Christine Caron, who lost 3 limbs after dog bite, to resume driving

Christine Caron, who had her legs and left arm amputated in 2013 after reacting seriously to a dog bite, will soon be able to get back behind the wheel of her car, thanks to a device designed at the Ottawa Hospital.

Device built by The Ottawa Hospital allows Caron to use other parts of her body to drive

Woman who lost limbs after dog bite learns to drive again


6 years ago
Two years after Christine Caron lost her legs and part of her arm, a new specially-adapted device is letting her get back behind the wheel. 2:07

An Ottawa woman who lost both her legs and most of her left arm after having an extremely rare reaction to a dog bite could soon be back behind the wheel of her car.

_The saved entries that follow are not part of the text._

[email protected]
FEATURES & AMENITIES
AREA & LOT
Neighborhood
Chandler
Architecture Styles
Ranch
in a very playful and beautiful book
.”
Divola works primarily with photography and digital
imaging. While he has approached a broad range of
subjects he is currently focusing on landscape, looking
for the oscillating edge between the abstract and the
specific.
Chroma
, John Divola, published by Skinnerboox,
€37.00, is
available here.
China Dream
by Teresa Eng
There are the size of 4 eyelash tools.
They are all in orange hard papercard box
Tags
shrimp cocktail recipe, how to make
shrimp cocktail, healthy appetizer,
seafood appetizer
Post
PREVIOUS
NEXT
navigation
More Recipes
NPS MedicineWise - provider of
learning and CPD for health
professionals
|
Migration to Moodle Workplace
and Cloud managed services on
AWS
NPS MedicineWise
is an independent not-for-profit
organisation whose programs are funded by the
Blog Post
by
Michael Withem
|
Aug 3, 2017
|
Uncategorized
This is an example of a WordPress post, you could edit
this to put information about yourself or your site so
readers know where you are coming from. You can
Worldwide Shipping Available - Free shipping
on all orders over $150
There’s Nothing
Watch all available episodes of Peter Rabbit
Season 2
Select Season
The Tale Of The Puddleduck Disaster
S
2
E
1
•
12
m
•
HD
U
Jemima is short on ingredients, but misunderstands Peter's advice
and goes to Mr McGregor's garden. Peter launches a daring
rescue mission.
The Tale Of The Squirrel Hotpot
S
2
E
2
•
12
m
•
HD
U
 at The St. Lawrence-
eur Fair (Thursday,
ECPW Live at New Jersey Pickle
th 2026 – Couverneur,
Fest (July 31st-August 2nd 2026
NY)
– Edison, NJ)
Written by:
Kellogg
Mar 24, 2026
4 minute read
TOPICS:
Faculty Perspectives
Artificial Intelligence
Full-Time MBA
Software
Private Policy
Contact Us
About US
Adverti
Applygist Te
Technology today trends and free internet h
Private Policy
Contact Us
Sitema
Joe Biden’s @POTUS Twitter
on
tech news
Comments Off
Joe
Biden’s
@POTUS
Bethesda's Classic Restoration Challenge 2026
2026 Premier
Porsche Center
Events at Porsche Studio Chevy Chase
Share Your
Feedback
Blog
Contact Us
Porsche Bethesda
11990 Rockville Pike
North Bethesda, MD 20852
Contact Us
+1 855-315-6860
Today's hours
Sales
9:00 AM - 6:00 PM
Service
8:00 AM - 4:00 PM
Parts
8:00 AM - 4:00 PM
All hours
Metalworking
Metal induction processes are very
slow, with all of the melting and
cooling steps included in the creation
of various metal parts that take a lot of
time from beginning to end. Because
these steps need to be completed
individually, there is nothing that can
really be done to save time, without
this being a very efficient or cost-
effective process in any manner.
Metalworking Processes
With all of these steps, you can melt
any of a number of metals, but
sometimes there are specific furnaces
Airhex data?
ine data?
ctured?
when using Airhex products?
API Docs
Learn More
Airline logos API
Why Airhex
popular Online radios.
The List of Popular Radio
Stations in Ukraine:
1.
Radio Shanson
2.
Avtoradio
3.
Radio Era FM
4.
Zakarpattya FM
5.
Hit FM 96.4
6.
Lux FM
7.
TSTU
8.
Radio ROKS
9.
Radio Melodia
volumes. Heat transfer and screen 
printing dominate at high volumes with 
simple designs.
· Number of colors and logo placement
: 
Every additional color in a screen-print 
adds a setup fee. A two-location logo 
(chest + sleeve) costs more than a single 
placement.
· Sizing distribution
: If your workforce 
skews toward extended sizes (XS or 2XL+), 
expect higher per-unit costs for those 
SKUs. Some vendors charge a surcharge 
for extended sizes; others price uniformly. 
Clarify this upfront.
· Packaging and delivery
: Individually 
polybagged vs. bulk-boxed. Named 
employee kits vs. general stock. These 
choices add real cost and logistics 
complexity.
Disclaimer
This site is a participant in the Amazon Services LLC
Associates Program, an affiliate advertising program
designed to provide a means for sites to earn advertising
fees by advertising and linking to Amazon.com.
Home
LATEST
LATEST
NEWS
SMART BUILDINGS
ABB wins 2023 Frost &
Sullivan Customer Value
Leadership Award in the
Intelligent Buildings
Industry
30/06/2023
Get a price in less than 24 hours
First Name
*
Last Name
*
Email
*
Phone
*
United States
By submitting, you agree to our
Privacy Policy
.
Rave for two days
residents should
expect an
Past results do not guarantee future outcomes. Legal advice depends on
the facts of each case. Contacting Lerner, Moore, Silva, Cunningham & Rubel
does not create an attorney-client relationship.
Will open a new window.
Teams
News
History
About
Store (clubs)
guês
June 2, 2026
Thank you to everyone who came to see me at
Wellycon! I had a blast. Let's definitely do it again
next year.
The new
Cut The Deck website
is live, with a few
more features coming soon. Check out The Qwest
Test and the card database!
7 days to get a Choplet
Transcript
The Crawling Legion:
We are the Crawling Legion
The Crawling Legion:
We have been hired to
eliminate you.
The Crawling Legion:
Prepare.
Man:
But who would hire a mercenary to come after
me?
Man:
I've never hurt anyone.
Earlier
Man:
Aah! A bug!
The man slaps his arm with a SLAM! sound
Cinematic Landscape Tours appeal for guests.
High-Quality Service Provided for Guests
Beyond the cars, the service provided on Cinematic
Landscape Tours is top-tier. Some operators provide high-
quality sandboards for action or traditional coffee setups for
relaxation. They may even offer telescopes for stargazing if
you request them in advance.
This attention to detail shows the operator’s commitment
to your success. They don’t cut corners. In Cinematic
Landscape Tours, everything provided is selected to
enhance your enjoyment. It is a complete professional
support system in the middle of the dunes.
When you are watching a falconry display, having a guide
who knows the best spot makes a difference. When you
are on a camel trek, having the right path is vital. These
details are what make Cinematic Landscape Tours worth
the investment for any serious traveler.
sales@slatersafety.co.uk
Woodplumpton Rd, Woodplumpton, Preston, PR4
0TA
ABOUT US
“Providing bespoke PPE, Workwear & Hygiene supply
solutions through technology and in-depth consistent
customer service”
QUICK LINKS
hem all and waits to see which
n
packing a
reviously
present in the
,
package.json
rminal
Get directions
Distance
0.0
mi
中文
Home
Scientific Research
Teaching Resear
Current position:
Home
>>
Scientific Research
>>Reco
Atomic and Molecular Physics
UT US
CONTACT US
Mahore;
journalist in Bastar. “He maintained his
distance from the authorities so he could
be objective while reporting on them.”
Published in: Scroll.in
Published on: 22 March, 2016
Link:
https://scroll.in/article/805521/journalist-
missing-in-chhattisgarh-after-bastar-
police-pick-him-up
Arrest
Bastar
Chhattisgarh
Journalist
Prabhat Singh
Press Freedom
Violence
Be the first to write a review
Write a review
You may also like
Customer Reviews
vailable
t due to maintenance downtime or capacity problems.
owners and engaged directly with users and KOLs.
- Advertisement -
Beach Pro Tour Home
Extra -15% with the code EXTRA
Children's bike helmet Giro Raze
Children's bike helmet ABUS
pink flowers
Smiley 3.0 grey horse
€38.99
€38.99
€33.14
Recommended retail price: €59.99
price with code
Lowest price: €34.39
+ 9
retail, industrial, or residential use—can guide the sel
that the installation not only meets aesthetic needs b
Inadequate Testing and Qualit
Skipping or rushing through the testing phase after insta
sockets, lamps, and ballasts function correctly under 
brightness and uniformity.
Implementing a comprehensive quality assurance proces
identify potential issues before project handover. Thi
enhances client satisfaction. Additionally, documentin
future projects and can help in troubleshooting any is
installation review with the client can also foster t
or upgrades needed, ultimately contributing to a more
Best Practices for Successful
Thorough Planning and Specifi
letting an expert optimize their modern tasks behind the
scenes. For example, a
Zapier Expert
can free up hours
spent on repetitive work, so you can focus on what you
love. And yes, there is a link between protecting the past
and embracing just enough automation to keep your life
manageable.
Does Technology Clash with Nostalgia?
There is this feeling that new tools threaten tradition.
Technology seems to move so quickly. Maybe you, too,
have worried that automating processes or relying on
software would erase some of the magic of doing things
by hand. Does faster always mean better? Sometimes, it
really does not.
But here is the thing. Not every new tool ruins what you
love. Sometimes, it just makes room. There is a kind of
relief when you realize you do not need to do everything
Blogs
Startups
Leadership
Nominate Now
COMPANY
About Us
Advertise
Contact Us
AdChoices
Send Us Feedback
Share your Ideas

Christine Caron is relearning how to drive with the help of a one-of-a-kind device built by the Ottawa Hospital's rehabilitation centre that allows her to control her car's steering wheel, pedals, headlights and windshield wipers.

"I'm going to cry, I'm so happy. I'm so excited," said Caron. 

"We're almost at the end and it's been a long time coming."

Caron, a mother-of-four, was playing tug-of-war with her pets on May 22, 2013, when her dog Buster, a Shih Tzu mix, nipped her hand.

Spent month-and-a-half in coma

The other dogs licked the wound afterwards, and while Caron thought nothing of it at the time, three days later she was rushed to hospital.

Christine Caron is relearning how to drive, with the help of a device designed by the Ottawa Hospital, more than two years after she lost three of her limbs when a dog bite got infected. (CBC)
She would spend a month and a half in a coma, and as she told CBC Ottawa after she awoke, her legs had turned black and her arm "looked sort of mummified."

Caron's wound had become infected with Capnocytophaga canimorsus, a common bacterium in a dog's saliva. Her body's reaction, however, was extremely rare, with only about 200 septic shock cases linked to the bacterium reported worldwide in the past 40 years, according to Health Canada.

Since emerging from her coma, Caron has had to rely on the help of others for previously simple tasks like going to the corner store.

That loss of freedom can be extremely hard on people recovering from serious illnesses or injuries, said Caron's occupational therapist, Lynn Hunt, who works with the hospital's driving rehabilitation service.

"Not driving, they tend to stay home," said Hunt. "They feel more isolated. They sometimes become depressed. So this is very important."

Special headrest, pedals

The hospital's rehabilitation centre built part of the contraption in tandem with Liftability, a local company that installs adaptive driving equipment.

Caron is able to steer with her right arm while using her left arm to control her car's gas and brake pedals. (CBC)
To control the car, Caron uses her right hand to clutch a specially-adapted steering wheel.  She can insert her left upper arm into a sleeve that controls the car's gas and brake pedals.

Her headrest controls her signal lights, which are activated by Caron moving her head to her left or right. She can also turn on her windshield wipers by moving her head straight back.

Caron has a few more lessons with the device before she officially gets her driver's license back — and that day, she said, can't come soon enough.

 "I lost my independence, my self-confidence," said Caron. "This is getting my life back. This is freedom."